> _Supplied data_
--- START ---
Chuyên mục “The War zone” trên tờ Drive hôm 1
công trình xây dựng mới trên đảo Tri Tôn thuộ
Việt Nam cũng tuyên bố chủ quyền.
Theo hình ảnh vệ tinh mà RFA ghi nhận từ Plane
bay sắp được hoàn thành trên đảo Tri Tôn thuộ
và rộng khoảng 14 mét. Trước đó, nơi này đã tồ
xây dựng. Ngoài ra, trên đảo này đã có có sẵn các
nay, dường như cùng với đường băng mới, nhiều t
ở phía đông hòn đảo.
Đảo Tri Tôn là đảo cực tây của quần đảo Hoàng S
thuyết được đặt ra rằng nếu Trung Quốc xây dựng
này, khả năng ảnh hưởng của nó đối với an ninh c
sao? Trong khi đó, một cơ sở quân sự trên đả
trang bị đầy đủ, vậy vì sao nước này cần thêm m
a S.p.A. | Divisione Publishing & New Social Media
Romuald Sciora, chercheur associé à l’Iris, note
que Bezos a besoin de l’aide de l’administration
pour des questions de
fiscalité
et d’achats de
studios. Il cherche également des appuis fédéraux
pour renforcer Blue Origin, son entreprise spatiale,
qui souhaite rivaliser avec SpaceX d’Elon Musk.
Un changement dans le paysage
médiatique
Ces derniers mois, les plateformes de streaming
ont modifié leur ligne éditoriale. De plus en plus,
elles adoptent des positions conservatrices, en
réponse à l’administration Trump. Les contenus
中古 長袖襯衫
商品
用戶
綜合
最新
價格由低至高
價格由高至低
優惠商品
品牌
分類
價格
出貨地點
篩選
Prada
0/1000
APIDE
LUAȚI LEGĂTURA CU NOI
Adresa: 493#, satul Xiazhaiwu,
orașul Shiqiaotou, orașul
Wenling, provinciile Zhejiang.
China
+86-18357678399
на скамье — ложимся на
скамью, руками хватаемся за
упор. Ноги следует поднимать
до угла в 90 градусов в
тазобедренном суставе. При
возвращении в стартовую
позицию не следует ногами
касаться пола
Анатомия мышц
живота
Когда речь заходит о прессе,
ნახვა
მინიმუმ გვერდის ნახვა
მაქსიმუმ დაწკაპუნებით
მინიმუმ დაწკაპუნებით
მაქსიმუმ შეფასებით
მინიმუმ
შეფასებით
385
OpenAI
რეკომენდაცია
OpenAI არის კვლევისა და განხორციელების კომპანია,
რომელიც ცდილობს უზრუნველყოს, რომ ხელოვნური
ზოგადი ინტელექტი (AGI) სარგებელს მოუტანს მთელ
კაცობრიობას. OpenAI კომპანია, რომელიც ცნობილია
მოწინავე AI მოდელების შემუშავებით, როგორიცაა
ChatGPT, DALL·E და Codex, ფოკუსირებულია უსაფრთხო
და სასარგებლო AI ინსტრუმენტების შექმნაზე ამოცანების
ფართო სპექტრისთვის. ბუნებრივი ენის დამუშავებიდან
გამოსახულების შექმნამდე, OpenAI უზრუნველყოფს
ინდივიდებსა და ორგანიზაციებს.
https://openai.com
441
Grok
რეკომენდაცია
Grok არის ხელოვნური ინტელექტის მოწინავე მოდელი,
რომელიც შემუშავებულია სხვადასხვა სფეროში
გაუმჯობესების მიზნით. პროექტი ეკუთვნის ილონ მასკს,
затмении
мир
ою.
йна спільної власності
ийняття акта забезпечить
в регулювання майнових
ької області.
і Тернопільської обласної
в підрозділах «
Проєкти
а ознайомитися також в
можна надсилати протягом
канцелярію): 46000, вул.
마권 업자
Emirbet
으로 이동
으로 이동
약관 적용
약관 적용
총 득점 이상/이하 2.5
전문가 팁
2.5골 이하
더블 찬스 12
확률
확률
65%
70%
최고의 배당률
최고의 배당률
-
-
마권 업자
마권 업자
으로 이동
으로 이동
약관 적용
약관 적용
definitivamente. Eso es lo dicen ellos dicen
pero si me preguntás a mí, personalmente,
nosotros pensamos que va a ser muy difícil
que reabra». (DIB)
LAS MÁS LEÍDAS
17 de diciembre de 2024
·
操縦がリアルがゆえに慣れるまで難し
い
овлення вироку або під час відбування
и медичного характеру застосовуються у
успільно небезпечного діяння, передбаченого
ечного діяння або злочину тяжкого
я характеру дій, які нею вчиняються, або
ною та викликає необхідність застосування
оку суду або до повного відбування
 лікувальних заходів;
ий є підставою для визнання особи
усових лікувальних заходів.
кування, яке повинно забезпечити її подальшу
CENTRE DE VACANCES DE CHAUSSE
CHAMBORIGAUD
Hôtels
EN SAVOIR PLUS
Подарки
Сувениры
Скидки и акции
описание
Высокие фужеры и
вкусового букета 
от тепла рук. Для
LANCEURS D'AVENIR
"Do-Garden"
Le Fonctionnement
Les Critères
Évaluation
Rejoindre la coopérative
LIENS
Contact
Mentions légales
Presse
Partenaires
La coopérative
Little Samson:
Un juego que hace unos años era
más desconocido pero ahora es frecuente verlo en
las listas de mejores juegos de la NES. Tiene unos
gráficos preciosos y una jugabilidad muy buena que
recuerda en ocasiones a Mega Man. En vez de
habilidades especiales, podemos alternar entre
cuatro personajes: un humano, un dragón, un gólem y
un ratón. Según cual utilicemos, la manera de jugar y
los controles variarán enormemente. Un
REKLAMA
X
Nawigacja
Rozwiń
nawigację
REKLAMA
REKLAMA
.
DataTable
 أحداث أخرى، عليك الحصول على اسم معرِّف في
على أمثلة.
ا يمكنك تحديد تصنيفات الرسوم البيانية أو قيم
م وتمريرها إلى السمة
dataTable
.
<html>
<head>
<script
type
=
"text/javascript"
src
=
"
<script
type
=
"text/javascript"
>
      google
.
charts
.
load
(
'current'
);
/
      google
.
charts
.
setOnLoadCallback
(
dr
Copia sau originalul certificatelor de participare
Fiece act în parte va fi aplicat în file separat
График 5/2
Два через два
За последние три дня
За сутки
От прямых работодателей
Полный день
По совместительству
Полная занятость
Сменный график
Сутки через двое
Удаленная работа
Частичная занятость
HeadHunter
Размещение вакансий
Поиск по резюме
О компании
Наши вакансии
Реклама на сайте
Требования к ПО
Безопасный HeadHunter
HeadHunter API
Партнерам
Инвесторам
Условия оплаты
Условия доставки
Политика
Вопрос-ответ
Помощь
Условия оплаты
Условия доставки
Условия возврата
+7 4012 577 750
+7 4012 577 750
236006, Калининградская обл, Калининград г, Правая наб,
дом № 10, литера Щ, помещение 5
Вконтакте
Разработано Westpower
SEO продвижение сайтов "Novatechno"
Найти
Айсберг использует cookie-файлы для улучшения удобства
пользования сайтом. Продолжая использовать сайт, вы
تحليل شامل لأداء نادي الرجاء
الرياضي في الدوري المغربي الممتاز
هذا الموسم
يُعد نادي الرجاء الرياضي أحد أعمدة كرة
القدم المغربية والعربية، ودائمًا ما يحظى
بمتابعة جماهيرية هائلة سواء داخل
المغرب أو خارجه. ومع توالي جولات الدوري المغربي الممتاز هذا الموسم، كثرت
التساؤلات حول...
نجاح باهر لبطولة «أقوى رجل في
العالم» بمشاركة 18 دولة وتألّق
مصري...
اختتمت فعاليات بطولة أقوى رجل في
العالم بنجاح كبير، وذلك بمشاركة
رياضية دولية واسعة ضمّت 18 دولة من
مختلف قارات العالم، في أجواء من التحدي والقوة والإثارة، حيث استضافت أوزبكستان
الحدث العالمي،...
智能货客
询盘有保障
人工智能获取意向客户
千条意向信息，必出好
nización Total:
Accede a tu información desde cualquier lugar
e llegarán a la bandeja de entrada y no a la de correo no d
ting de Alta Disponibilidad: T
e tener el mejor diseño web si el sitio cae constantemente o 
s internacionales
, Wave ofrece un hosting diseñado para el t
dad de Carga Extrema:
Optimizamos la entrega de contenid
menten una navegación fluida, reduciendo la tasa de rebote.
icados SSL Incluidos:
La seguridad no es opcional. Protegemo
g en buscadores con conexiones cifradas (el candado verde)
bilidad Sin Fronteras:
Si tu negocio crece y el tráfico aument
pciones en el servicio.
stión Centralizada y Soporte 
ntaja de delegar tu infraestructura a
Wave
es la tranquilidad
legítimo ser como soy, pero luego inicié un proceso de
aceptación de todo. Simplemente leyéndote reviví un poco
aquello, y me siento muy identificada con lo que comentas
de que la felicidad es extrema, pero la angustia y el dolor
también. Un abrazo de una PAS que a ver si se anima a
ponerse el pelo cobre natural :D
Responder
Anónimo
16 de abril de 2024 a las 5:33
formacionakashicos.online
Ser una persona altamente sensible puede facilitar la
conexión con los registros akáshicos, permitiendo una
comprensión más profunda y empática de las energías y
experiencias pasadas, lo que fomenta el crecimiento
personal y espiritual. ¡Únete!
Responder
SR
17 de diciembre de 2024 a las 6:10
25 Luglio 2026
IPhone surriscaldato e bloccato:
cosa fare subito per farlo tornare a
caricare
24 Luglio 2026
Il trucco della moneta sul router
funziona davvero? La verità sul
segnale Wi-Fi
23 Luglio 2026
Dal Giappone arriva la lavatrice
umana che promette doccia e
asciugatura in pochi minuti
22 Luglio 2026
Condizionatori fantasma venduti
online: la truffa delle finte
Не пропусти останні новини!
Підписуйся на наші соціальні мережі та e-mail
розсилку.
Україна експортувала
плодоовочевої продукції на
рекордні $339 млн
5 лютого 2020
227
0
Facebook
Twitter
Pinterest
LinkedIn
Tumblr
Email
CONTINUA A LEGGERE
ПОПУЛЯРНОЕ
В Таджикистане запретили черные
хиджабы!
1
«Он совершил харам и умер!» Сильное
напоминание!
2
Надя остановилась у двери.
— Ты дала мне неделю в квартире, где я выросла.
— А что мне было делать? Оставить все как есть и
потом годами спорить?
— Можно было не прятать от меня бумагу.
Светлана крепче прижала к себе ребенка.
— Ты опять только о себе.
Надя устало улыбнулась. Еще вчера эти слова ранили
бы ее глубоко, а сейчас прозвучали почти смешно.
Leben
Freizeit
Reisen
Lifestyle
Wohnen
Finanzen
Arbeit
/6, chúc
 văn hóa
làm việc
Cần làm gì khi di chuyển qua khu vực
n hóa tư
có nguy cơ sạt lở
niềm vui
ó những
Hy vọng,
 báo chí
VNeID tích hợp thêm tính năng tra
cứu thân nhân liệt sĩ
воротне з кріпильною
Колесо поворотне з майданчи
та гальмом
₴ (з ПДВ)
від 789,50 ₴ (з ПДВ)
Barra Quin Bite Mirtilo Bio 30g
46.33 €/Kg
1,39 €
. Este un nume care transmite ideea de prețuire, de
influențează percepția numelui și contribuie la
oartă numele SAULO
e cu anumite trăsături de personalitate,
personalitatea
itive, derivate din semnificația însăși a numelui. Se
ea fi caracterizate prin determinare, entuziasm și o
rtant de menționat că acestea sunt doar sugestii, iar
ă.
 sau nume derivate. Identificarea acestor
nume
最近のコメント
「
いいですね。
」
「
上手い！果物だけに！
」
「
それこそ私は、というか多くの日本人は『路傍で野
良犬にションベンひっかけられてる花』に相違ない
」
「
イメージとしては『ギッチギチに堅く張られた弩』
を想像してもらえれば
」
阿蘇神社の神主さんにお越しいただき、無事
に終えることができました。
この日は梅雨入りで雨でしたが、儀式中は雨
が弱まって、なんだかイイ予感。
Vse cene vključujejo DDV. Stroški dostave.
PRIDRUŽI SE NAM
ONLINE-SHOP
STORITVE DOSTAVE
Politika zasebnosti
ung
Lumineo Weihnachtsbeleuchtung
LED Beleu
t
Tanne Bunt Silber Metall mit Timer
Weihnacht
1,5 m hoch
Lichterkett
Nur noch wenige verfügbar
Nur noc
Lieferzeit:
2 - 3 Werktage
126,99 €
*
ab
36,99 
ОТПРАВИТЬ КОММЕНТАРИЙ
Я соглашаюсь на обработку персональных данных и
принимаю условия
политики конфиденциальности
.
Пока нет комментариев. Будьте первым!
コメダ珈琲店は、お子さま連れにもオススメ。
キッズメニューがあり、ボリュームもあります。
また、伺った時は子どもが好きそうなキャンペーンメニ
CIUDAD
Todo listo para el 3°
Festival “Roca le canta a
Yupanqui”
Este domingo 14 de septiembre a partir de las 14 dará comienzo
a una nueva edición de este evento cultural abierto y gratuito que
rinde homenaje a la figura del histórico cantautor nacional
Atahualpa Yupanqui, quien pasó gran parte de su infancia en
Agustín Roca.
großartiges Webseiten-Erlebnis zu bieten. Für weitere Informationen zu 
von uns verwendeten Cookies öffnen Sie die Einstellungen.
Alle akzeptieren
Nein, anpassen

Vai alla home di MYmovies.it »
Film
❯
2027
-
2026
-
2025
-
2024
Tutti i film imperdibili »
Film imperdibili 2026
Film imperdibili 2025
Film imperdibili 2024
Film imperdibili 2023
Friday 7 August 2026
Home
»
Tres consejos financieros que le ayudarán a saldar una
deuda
--- END ---
> _Try it_
Only the lines from the one containing "يُعد نادي الرجاء الرياضي أحد أعمدة كرة" through the one containing "aquello, y me" are to be retyped, both boundary lines included, with no other material.

> _Problem solution_
يُعد نادي الرجاء الرياضي أحد أعمدة كرة
القدم المغربية والعربية، ودائمًا ما يحظى
بمتابعة جماهيرية هائلة سواء داخل
المغرب أو خارجه. ومع توالي جولات الدوري المغربي الممتاز هذا الموسم، كثرت
التساؤلات حول...
نجاح باهر لبطولة «أقوى رجل في
العالم» بمشاركة 18 دولة وتألّق
مصري...
اختتمت فعاليات بطولة أقوى رجل في
العالم بنجاح كبير، وذلك بمشاركة
رياضية دولية واسعة ضمّت 18 دولة من
مختلف قارات العالم، في أجواء من التحدي والقوة والإثارة، حيث استضافت أوزبكستان
الحدث العالمي،...
智能货客
询盘有保障
人工智能获取意向客户
千条意向信息，必出好
nización Total:
Accede a tu información desde cualquier lugar
e llegarán a la bandeja de entrada y no a la de correo no d
ting de Alta Disponibilidad: T
e tener el mejor diseño web si el sitio cae constantemente o 
s internacionales
, Wave ofrece un hosting diseñado para el t
dad de Carga Extrema:
Optimizamos la entrega de contenid
menten una navegación fluida, reduciendo la tasa de rebote.
icados SSL Incluidos:
La seguridad no es opcional. Protegemo
g en buscadores con conexiones cifradas (el candado verde)
bilidad Sin Fronteras:
Si tu negocio crece y el tráfico aument
pciones en el servicio.
stión Centralizada y Soporte 
ntaja de delegar tu infraestructura a
Wave
es la tranquilidad
legítimo ser como soy, pero luego inicié un proceso de
aceptación de todo. Simplemente leyéndote reviví un poco
aquello, y me siento muy identificada con lo que comentas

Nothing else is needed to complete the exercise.